***** TASK INPUT *****

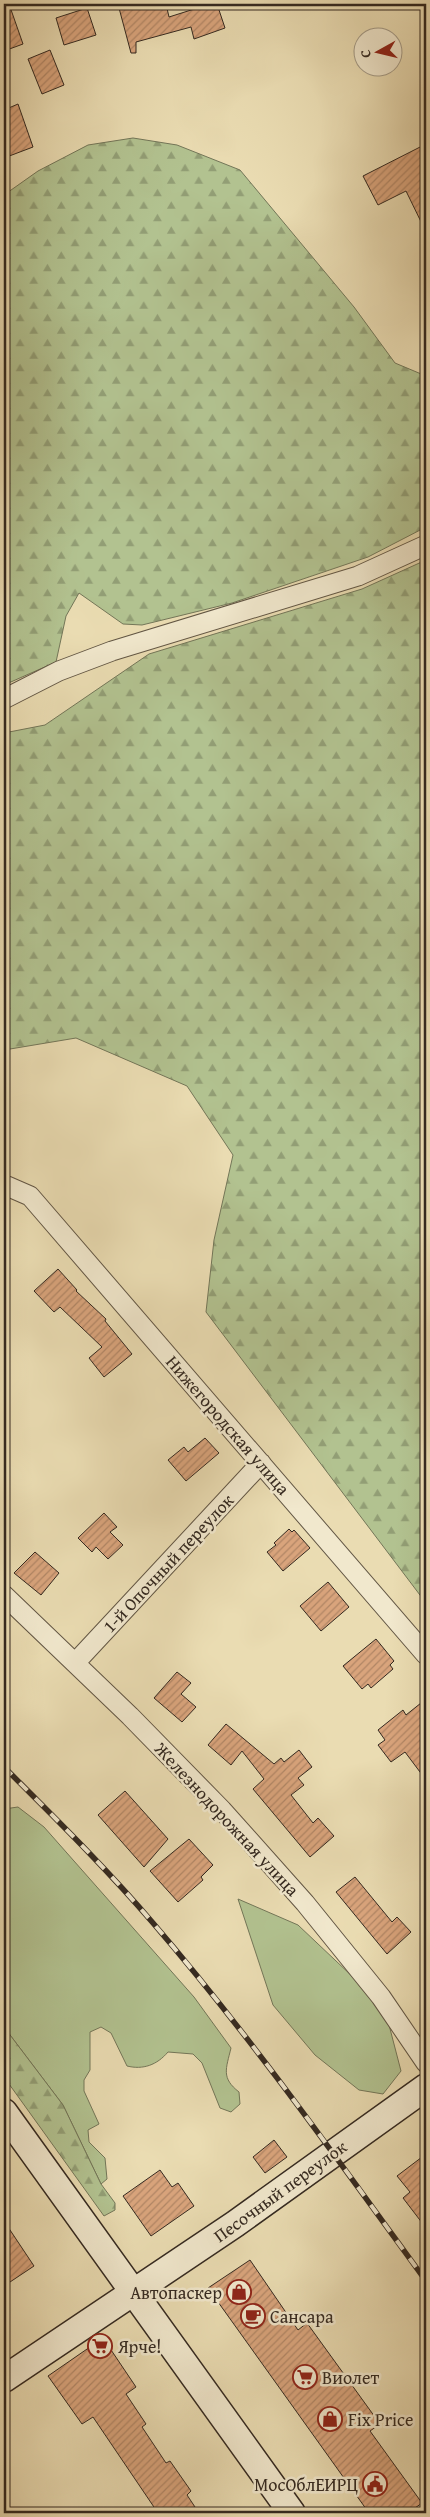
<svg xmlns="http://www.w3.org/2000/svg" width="430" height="2517" viewBox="0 0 430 2517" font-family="'Gentium Book Plus',serif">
  <defs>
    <pattern id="forest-firs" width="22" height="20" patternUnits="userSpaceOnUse" patternTransform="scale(1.25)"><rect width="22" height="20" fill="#b2c290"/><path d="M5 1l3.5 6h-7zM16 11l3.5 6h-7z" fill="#929e75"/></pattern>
    <pattern id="building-hatch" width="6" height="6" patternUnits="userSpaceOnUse" patternTransform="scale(1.25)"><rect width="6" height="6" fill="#d9a47c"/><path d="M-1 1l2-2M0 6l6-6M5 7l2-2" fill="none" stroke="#b18665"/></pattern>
  </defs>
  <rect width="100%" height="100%" fill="#eadcb2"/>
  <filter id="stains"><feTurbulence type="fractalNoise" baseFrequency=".004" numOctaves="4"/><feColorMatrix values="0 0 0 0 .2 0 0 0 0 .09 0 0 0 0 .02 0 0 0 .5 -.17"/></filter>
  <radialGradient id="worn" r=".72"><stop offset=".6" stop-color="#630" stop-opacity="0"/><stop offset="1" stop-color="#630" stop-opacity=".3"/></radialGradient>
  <path fill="#b2c290" stroke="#737658" d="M18,1807L44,1827L194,1997L231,2048C226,2069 221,2078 239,2092L240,2104L231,2112L220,2108L202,2063L193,2054L168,2052C157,2065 143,2070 127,2066L111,2033L101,2027L90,2032V2070L84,2080V2091L99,2124L88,2130L89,2142L105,2158L107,2179L101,2184L63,2105L4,2027V1809Z
    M238,1899L298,1925L354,1978L388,2021L401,2071L383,2094L359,2090L315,2055L273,2005Z"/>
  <path fill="url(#forest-firs)" stroke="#737658" d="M133,138L177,145L240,170L354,307L395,363L426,376V527L368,557L232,603L142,625L123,624L79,593L66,616L56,662L4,685V195L38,171L88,145Z
    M426,560V1603L206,1312L214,1240L233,1155L187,1086L76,1038L4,1050V733L45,725L149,654L362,589Z
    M4,2027L63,2105L101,2184L115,2203V2210L104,2216L4,2077Z"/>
  <path fill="url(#building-hatch)" stroke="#342920" d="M4,4H9L23,44L4,51Z
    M132,4H166L169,17L210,4H217L225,28L194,39L191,27L136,42V53H131L119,8Z
    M87,8L96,35L64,45L56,18Z
    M50,50L64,85L42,94L28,59Z
    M18,104L33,147L4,158V110Z
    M426,144V232L406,191L378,205L363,176Z
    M58,1269L77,1290L76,1291L106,1319L105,1321L132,1354L104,1377L89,1358L102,1347L60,1307L54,1312L34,1291Z
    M205,1438L219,1453L186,1481L168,1460L184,1447L188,1452Z
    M104,1513L117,1527L110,1532L123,1545L108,1559L96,1547L92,1552L78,1538Z
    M289,1529L292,1532L294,1530L310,1548L283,1571L267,1552L276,1545L274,1543Z
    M35,1552L59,1573L41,1595L14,1573Z
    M328,1582L349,1607L321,1631L300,1606Z
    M376,1639L394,1661L390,1665L393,1669L371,1688L368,1684L362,1689L343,1666Z
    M177,1672L191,1683L181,1694L196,1707L182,1722L154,1698Z
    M426,1699V1780L405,1752L391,1762L378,1745L385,1740L378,1730L403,1710L406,1715Z
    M226,1724L274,1764L281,1758L284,1762L299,1750L312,1767L298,1778L304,1785L291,1795L313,1823L318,1818L334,1836L310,1857L253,1789L264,1779L242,1751L231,1765L208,1745Z
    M125,1791L168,1839L144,1867L98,1815Z
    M189,1839L213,1865L201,1877L203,1880L178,1902L150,1871Z
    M355,1877L392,1922L397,1917L411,1932L387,1954L336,1892Z
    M274,2140L287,2157L265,2173L253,2157Z
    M426,2154V2228L403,2198L410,2192L397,2176Z
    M160,2170L172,2187L178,2183L194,2206L151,2236L123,2196Z
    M4,2221L34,2266L4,2286Z
    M250,2260L298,2330L307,2323L380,2424L370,2431L422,2503L408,2513H369L208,2288Z
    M103,2338L136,2387L126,2394L146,2424L142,2427L166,2463L170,2461L191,2491L187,2495L199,2513H158L93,2417L82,2424L48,2376Z"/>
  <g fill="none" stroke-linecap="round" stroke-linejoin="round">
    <defs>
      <path id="street" d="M4,699L59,671L112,651L358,576L426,545
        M4,1187L7,1186L30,1196L426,1655
        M4,1595L130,1716L222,1810L305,1903L381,1997L426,2063
        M75,1663L261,1463"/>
      <path id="secondary" d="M4,2112L292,2513
        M4,2379L235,2224L426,2087"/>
    </defs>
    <use href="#street" stroke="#625644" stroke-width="21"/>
    <use href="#secondary" stroke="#342920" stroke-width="29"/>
    <use href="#street" stroke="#f1e8cd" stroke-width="19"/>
    <use href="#secondary" stroke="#f1e8cd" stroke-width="26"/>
    <defs>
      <path id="rail" d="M4,1767C55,1818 106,1868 153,1923C251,2037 338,2160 426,2281"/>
    </defs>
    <use href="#rail" stroke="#342920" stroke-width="5.5"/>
    <use href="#rail" stroke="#f1e8cd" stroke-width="4" stroke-dasharray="11" stroke-linecap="butt"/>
  </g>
  <defs>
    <symbol id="shop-ring" viewBox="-11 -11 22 22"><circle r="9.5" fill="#f1e8cd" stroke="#8f2418" stroke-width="1.5"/><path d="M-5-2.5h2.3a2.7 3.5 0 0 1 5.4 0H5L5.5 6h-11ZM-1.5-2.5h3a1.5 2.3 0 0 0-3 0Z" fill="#8f2418"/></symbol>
    <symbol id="cafe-ring" viewBox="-11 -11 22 22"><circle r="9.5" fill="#f1e8cd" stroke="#8f2418" stroke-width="1.5"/><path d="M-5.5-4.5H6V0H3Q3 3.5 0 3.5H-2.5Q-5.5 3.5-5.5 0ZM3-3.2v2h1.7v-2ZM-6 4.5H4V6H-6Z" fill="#8f2418"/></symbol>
    <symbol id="supermarket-ring" viewBox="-11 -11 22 22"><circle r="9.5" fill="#f1e8cd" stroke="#8f2418" stroke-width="1.5"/><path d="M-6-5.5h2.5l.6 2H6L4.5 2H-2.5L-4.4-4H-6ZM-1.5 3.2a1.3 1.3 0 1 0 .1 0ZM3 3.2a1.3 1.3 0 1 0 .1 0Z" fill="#8f2418"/></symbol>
    <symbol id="civic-ring" viewBox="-11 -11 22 22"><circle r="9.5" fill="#f1e8cd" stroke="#8f2418" stroke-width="1.5"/><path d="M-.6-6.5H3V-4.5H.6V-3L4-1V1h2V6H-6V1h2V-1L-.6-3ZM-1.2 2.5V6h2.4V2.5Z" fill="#8f2418"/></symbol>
  </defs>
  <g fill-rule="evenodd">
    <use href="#shop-ring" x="225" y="2278" width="28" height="28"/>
    <use href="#cafe-ring" x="239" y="2302" width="28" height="28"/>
    <use href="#supermarket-ring" x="86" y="2332" width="28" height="28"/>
    <use href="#supermarket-ring" x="291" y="2363" width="28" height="28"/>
    <use href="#shop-ring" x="316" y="2405" width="28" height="28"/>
    <use href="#civic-ring" x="361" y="2470" width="28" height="28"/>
  </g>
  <g text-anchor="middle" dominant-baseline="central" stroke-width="5" stroke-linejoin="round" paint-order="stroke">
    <g font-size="18" fill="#342920" stroke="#f1e8cd">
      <text transform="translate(228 1425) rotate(49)">Нижегородская улица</text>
      <text transform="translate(168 1563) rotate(-47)">1-й Опочный переулок</text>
      <text transform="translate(227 1819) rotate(47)">Железнодорожная улица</text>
      <text transform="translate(280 2191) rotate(-36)">Песочный переулок</text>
    </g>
    <g font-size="18" fill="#342920" stroke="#f1e8cd" text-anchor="start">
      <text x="222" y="2292" text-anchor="end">Автопаскер</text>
      <text x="270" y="2316">Сансара</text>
      <text x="118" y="2346">Ярче!</text>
      <text x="322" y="2377">Виолет</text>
      <text x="348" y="2419">Fix Price</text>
      <text x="358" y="2484" text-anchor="end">МосОблЕИРЦ</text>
    </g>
  </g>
  <rect width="430" height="2517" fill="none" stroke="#eadcb2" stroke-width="20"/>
  <rect x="5" y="5" width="420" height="2507" fill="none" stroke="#342920" stroke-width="2.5"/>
  <rect x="10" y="10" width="410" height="2497" fill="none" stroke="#342920"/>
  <g transform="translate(378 52) rotate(262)"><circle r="24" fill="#f1e8cd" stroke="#a59c88"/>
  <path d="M0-4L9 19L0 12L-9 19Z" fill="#8f2418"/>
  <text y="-8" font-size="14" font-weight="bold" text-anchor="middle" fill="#342920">С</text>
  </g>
  <rect width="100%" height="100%" filter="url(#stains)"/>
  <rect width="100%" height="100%" fill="url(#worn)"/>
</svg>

*****

Copy each line of the data above that holds "worn".

  <radialGradient id="worn" r=".72"><stop offset=".6" stop-color="#630" stop-opacity="0"/><stop offset="1" stop-color="#630" stop-opacity=".3"/></radialGradient>
  <rect width="100%" height="100%" fill="url(#worn)"/>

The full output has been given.